Dr Slyter is pleased that “the era of nihilism in stroke in thankfully over.” How did this happen? It required the dedication of a large number of physicians and nurses, support from the federal government and pharmaceutical companies, and patients and their families who were courageous enough to participate.
The issues raised by Dr Slyter are very important and deserve continuing scrutiny. However, we do not believe that the physicians and IRBs involved in the trials he questions fell below the highest ethical standards. It is easy to be critical of therapeutic failures, but in balance, many stroke victims now have the possibility of benefiting from proven medical and surgical interventions. Much better treatments for stroke are needed, and continued clinical investigations are the only way to develop these improvements.
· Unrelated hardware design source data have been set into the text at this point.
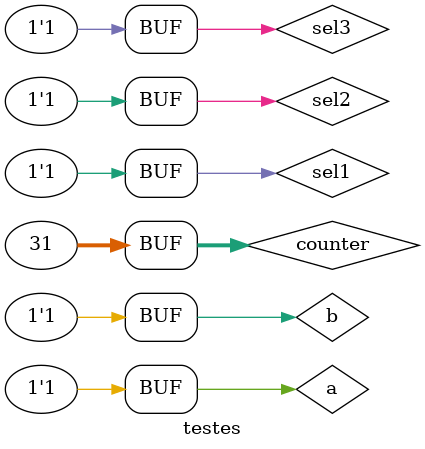
<source format=v>

module mux2x1 (output s4, input a3, input b3, input c1);
	wire and1, and2, not1;
	not NOT1(not1, c1);
	and AND1(and1, a3, not1);
	and AND2(and2, b3, c1);
	or OR1(s4, and1, and2);
endmodule

module mux4x1 (output s3, input a4, input b4, input c4, input d4, input se1, input se2);
	wire m1, m2;
	mux2x1 MUX01(m1, a4, b4, se2);
	mux2x1 MUX02(m2, c4, d4, se2);
	mux2x1 MUX03(s3, m1, m2, se1);
endmodule

module mux8x1 (output s2, input i0, input i1, input i2, input i3, input i4, input i5, input i6, input i7, input ch1, input ch2, input ch3);
	wire mu1, mu2;
	mux4x1 MUX04(mu1, i0, i1, i2, i3, ch2, ch3);
	mux4x1 MUX05(mu2, i4, i5, i6, i7, ch2, ch3);
	mux2x1 MUX06(s2, mu1, mu2, ch1);
endmodule

module lu (output s1, input a1, input b1, input cho1, input cho2, input cho3);
	wire op0, op1, op2, op3, op4, op5, op6, op7;
	not NOT2(op0, a1);
	not NOT3(op1, b1);
	or OR2(op2, a1, b1);
	nor NOR1(op3, a1, b1);
	and AND3(op4, a1, b1);
	nand NAND1(op5, a1, b1);
	xor XOR1(op6, a1, b1);
	xnor XNOR1(op7, a1, b1);
	mux8x1 MUX7(s1, op0, op1, op2, op3, op4, op5, op6, op7, cho1, cho2, cho3);
endmodule

module testes;

	integer counter;
	reg a,b;
	reg sel1, sel2, sel3;
	wire s;
	lu LU(s, a, b, sel1, sel2, sel3);

	initial begin:main;
		a=0; b=0;
		sel1=0; sel2=0; sel3=0;
		counter=0;
		$display("Guia_07 - Questao 5");
		$display(" m | sel1 sel2 sel3 | a b | s");
		$monitor("%2d |  %b     %b     %b | %b %b | %b", counter, sel1, sel2, sel3, a, b, s);
		//sels 0 0 0
#1 a=0; b=1; counter++;
#1 a=1; b=0; counter++;
#1 a=1; b=1; counter++;
		//sels 0 0 1;
#1 sel1=0; sel2=0; sel3=1; a=0; b=0; counter++;
#1 a=0; b=1; counter++;
#1 a=1; b=0; counter++;
#1 a=1; b=1; counter++;

		//sels 0 1 0;
#1 sel1=0; sel2=1; sel3=0; a=0; b=0; counter++;
#1 a=0; b=1; counter++;
#1 a=1; b=0; counter++;
#1 a=1; b=1; counter++;

		//sels 0 1 1;
#1 sel1=0; sel2=1; sel3=1; a=0; b=0; counter++;
#1 a=0; b=1; counter++;
#1 a=1; b=0; counter++;
#1 a=1; b=1; counter++;

		//sels 1 0 0
#1 sel1=1; sel2=0; sel3=0; a=0; b=0; counter++;
#1 a=0; b=1; counter++;
#1 a=1; b=0; counter++;
#1 a=1; b=1; counter++;
		//sels 1 0 1;
#1 sel1=1; sel2=0; sel3=1; a=0; b=0; counter++;
#1 a=0; b=1; counter++;
#1 a=1; b=0; counter++;
#1 a=1; b=1; counter++;

		//sels 1 1 0;
#1 sel1=1; sel2=1; sel3=0; a=0; b=0; counter++;
#1 a=0; b=1; counter++;
#1 a=1; b=0; counter++;
#1 a=1; b=1; counter++;

		//sels 1 1 1;
#1 sel1=1; sel2=1; sel3=1; a=0; b=0; counter++;
#1 a=0; b=1; counter++;
#1 a=1; b=0; counter++;
#1 a=1; b=1; counter++;

	end
endmodule

</source>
The opinions expressed in this editorial are not necessarily those of the editors or of the American Heart Association.
Since publication of the results of the NINDS rt-PA Stroke Trial, several members of the NINDS rt-PA Stroke Study Group have participated in a Genentech Speakers’ Bureau and have received honoraria for their work. No conflicts of interest existed, however, during the conduct of the NINDS rt-PA Stroke Trial, sponsored by the NINDS, which is referenced in this editorial response.